__Directions for this task__.
Quote the entry lines word for word, beginning at the line that has "family: Sphingidae" and stopping after the line that has "genus: Psathyrella". Omit the pictures.

Stored entries:
[Start]

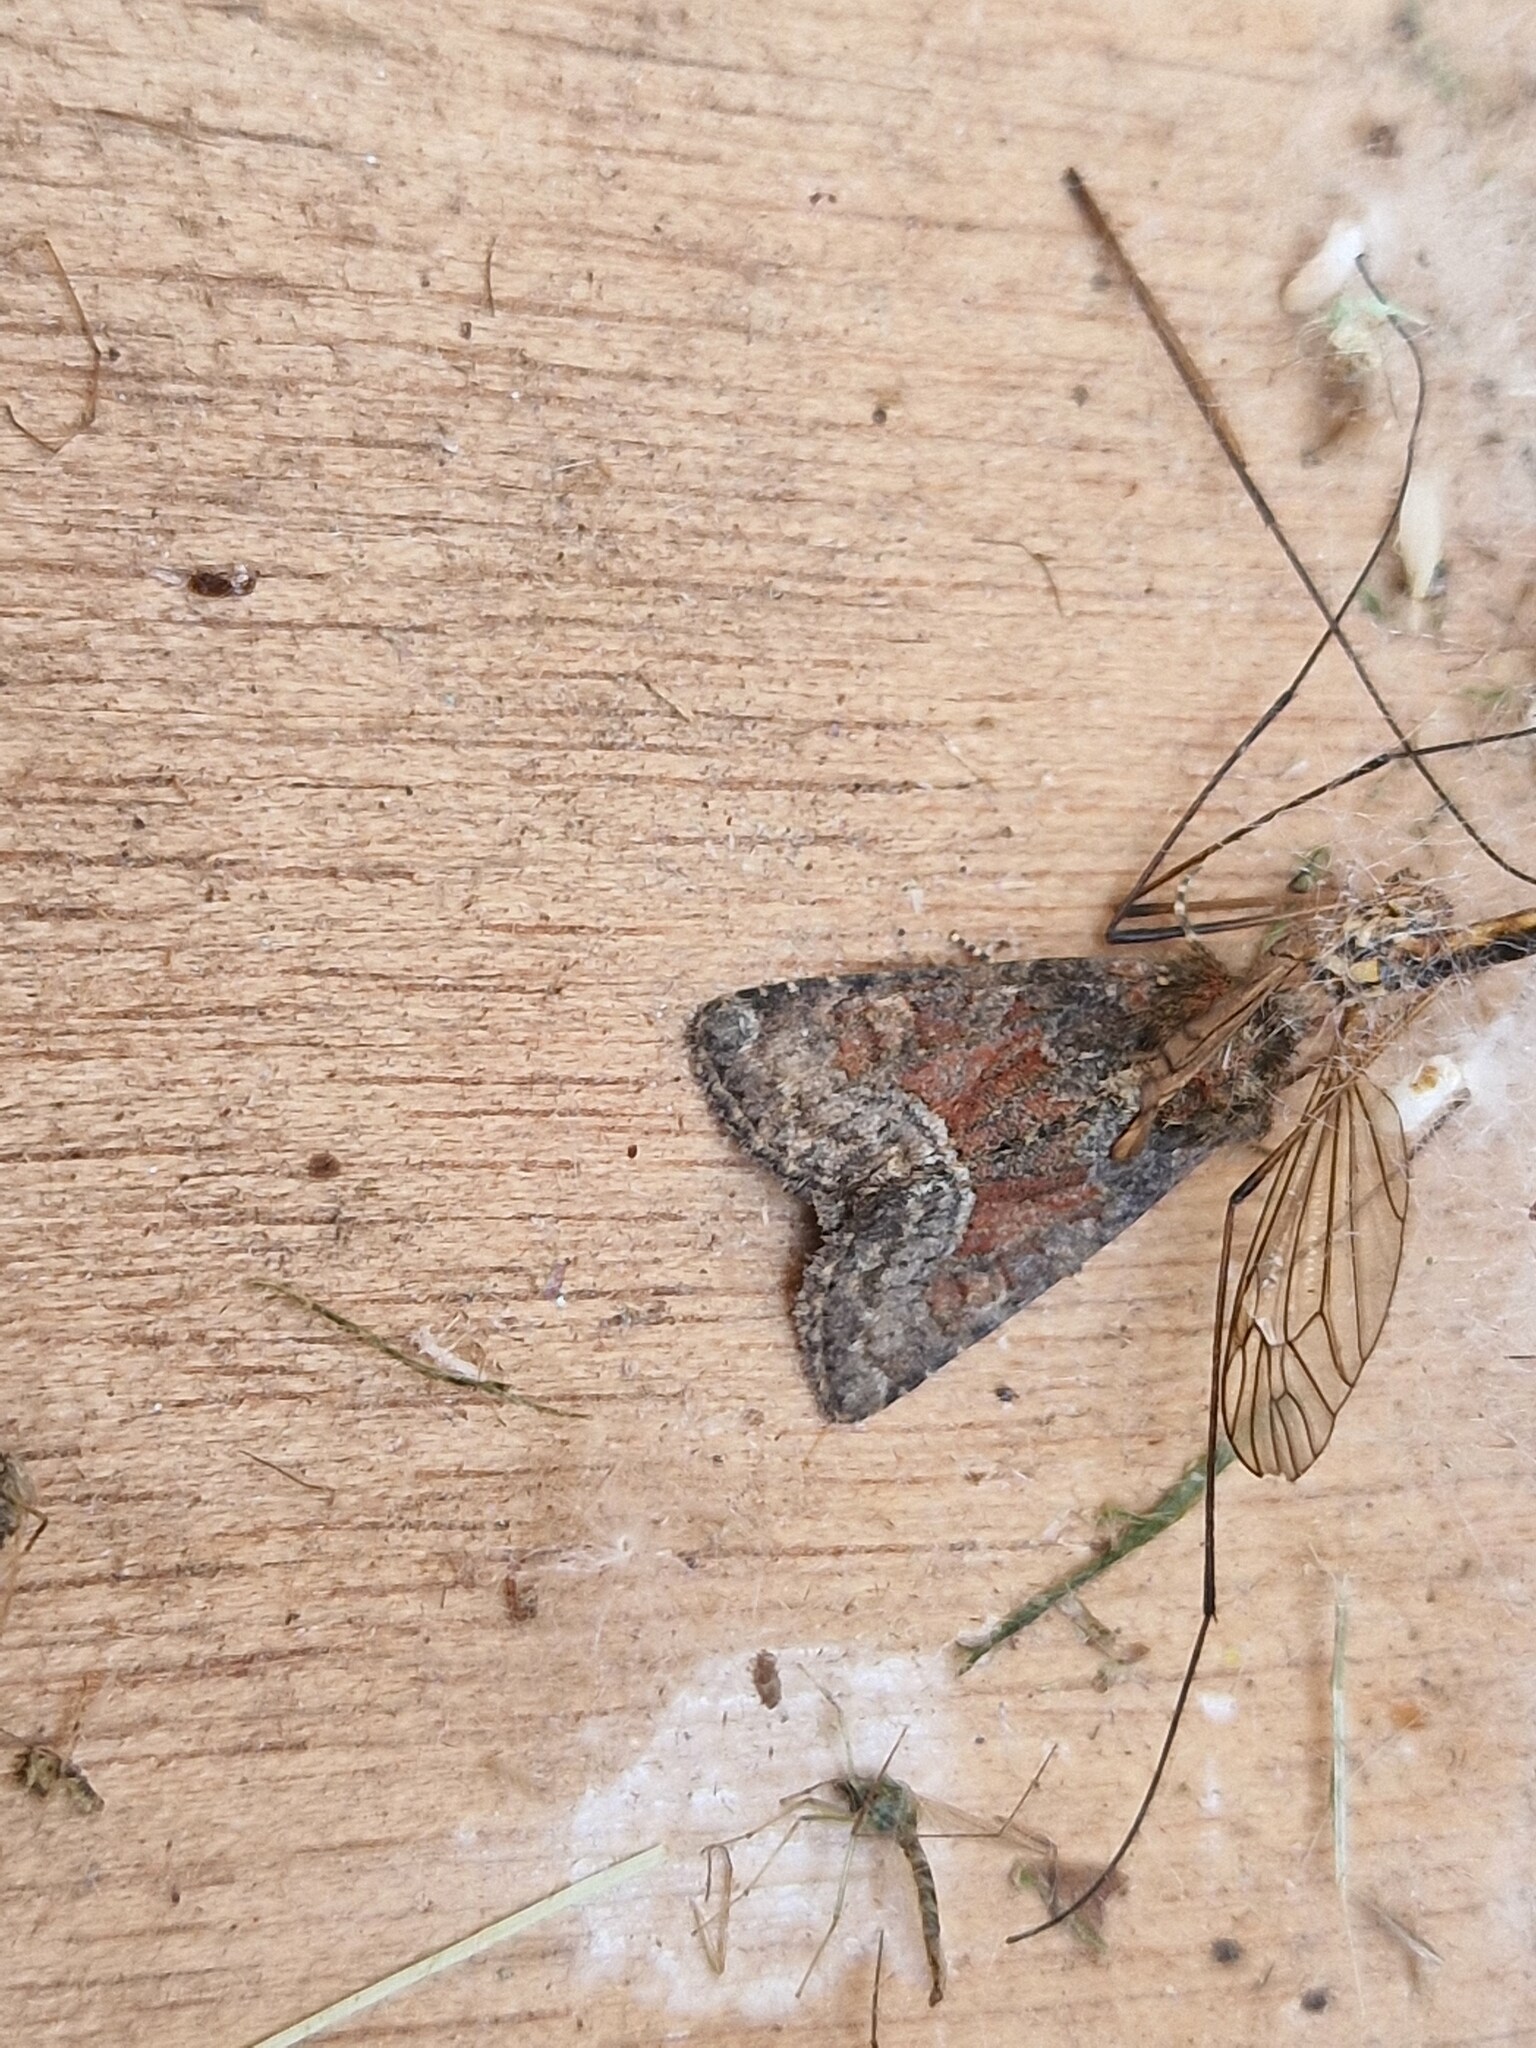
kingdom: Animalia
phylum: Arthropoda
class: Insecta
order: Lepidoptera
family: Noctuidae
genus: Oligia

[End]
[Start]

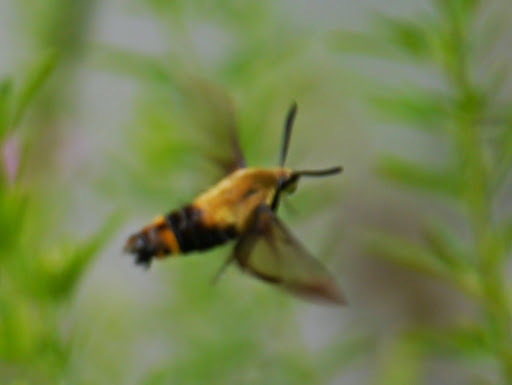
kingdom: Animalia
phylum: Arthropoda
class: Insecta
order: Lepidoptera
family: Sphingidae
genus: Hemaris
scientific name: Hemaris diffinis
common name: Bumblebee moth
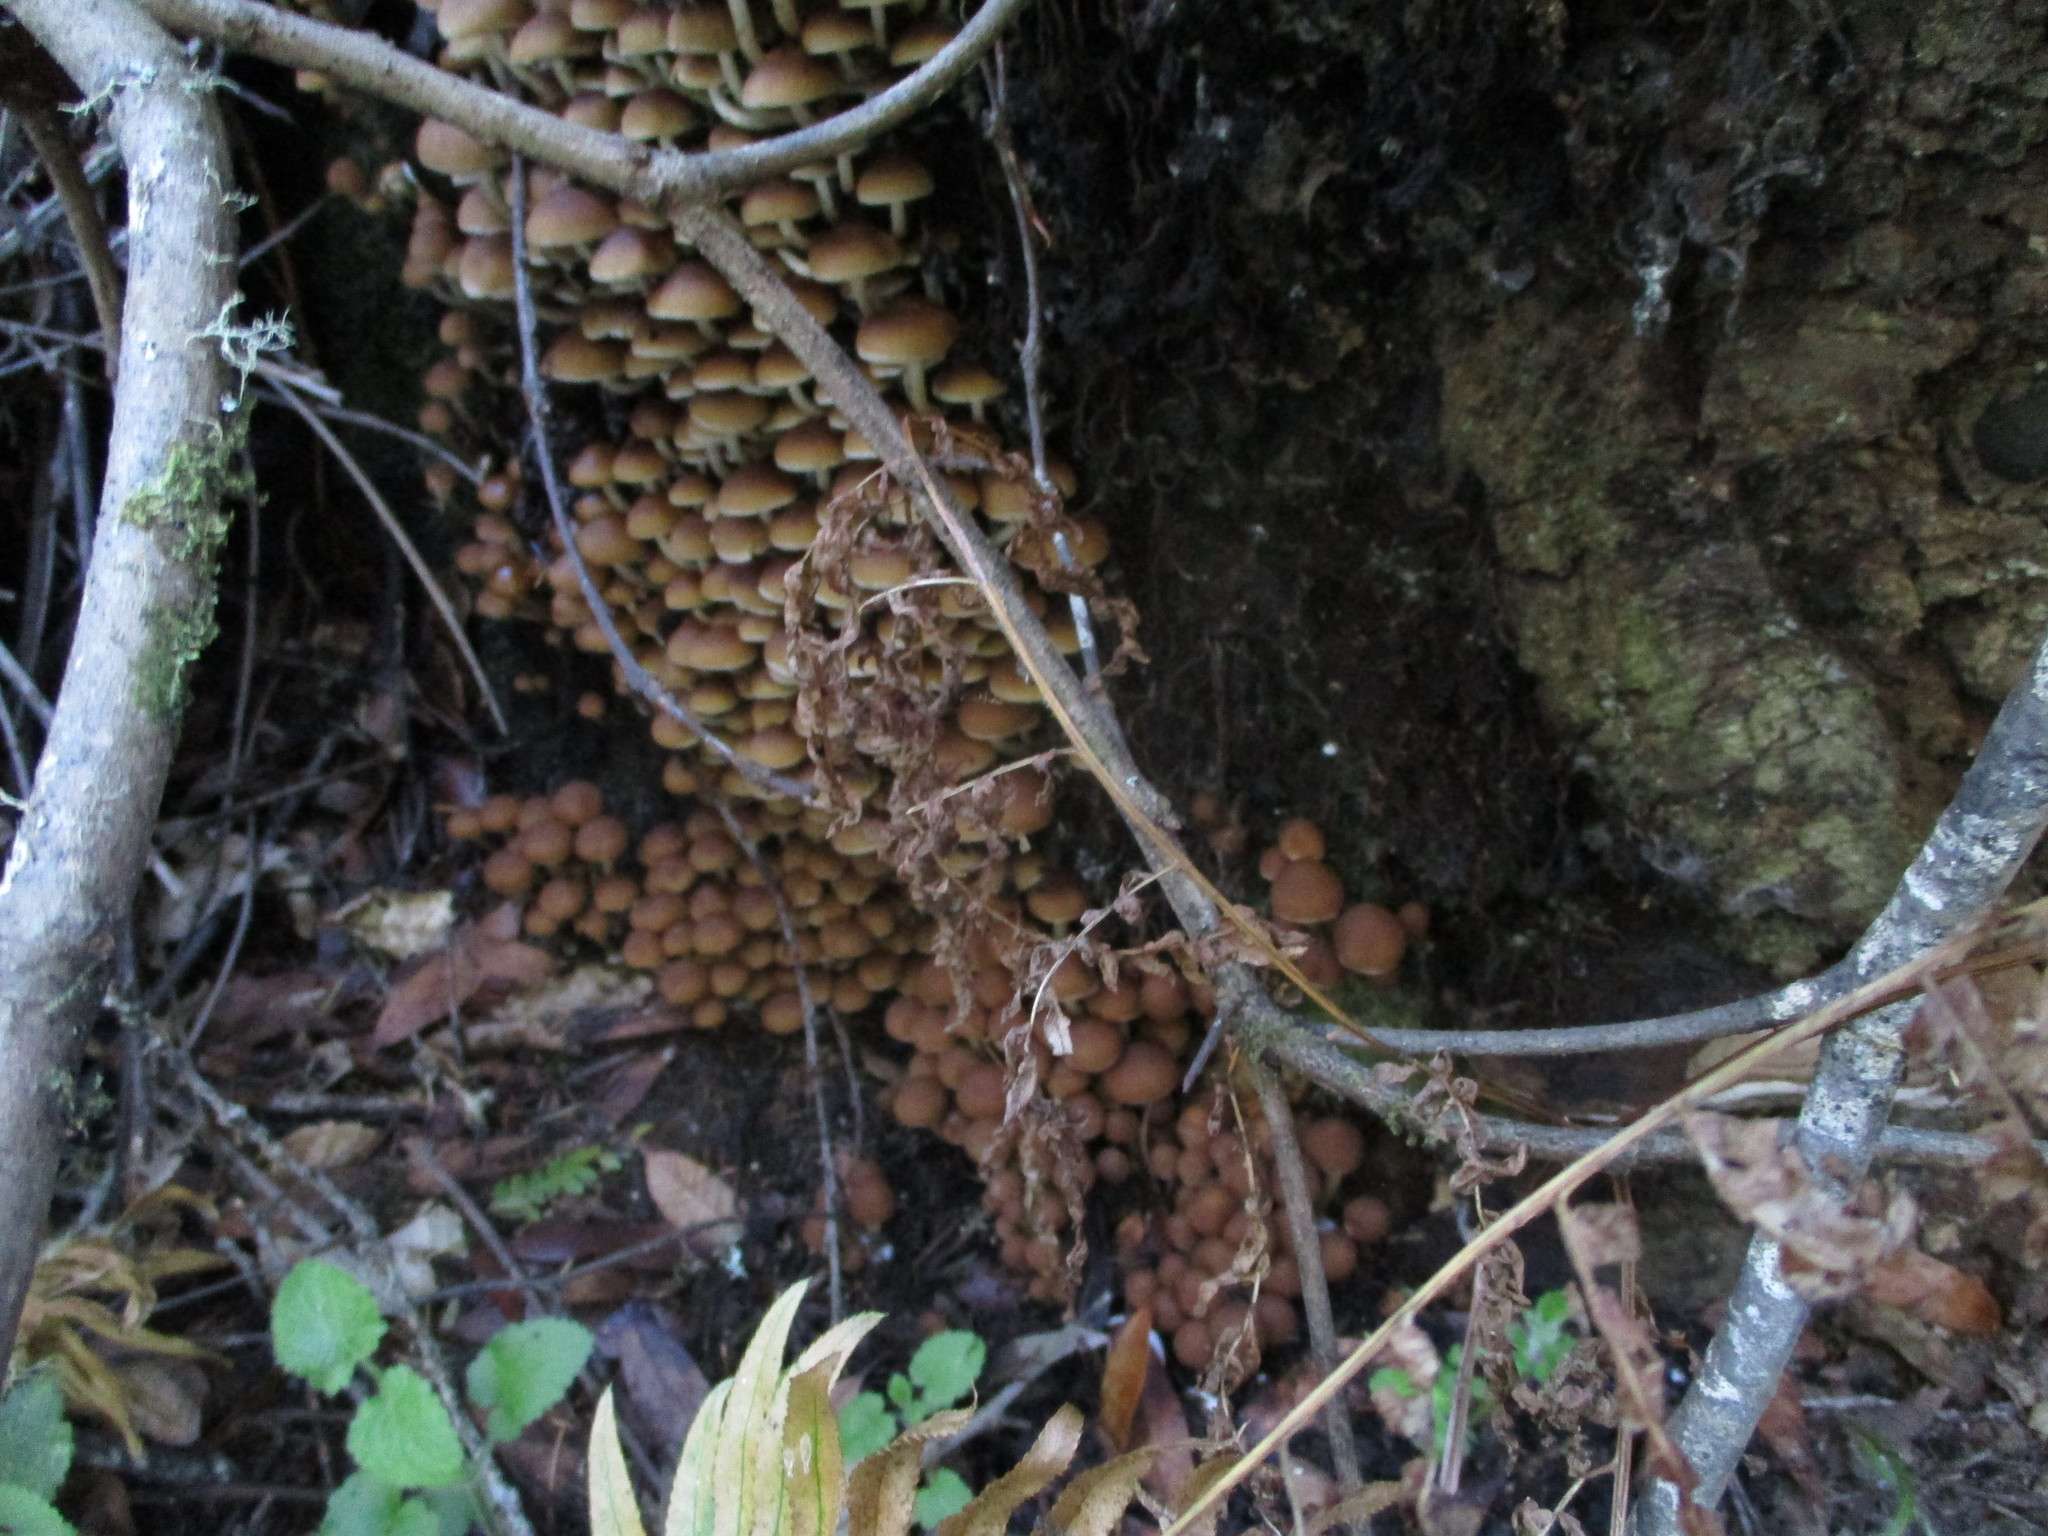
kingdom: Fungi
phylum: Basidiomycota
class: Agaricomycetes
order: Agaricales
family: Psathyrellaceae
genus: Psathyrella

[End]

__Solution to this exercise__.
family: Sphingidae
genus: Hemaris
scientific name: Hemaris diffinis
common name: Bumblebee moth
kingdom: Fungi
phylum: Basidiomycota
class: Agaricomycetes
order: Agaricales
family: Psathyrellaceae
genus: Psathyrella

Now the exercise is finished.